• **TASK STATEMENT**:
Report each line of the records below that uses the word "edited".

========

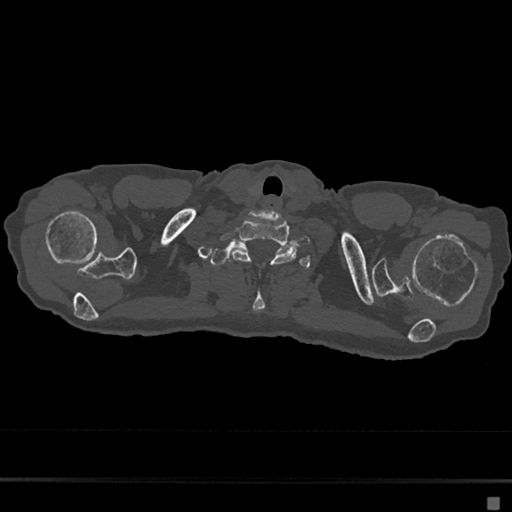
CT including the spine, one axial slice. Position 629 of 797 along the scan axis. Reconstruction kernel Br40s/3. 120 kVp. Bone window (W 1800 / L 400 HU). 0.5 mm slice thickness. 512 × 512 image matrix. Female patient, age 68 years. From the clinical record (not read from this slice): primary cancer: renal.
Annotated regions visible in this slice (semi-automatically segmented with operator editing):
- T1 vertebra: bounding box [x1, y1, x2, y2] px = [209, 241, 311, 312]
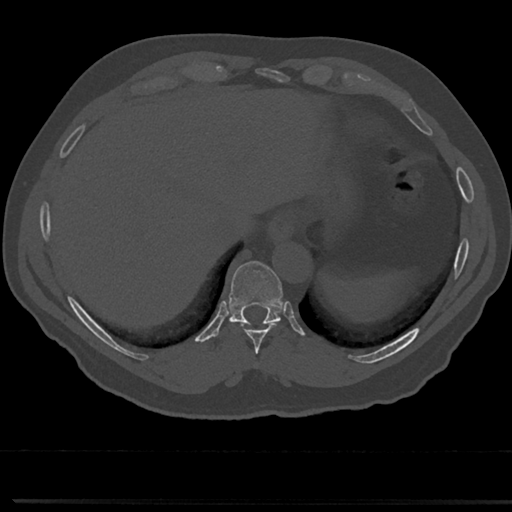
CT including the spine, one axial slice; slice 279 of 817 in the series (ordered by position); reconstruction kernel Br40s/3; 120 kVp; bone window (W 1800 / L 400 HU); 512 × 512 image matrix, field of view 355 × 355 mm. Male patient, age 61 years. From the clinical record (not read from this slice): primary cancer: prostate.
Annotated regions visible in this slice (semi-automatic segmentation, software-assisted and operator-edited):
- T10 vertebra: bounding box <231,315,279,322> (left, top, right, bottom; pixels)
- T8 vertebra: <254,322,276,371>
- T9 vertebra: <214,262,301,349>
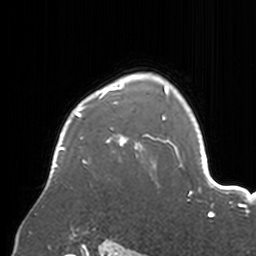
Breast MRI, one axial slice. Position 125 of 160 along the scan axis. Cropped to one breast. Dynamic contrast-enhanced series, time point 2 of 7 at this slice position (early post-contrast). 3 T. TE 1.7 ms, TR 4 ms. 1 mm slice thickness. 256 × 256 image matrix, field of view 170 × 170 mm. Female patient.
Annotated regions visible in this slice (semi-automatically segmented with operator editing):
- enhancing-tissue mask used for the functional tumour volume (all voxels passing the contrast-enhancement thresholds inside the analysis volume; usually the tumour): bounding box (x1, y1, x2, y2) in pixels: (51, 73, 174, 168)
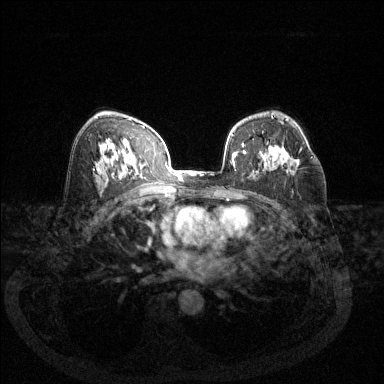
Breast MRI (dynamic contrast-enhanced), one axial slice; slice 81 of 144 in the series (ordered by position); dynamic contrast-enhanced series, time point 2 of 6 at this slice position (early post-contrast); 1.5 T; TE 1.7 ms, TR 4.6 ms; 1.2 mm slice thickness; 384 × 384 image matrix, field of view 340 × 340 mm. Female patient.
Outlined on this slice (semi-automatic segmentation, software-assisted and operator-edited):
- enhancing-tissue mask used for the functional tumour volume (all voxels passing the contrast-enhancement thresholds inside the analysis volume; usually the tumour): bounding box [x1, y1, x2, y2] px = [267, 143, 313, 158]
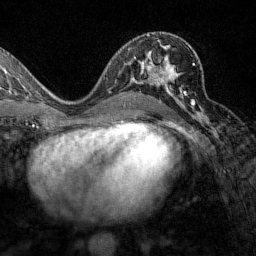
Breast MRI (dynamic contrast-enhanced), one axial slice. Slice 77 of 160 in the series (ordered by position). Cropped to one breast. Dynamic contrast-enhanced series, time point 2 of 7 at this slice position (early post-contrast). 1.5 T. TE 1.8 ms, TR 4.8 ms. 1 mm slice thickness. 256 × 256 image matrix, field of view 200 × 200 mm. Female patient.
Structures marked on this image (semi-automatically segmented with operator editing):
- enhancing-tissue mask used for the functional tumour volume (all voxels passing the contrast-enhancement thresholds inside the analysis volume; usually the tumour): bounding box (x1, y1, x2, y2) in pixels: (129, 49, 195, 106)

========

• **ANSWER TO THE PROBLEM**:
Annotated regions visible in this slice (semi-automatic segmentation, software-assisted and operator-edited):
Outlined on this slice (semi-automatic segmentation, software-assisted and operator-edited):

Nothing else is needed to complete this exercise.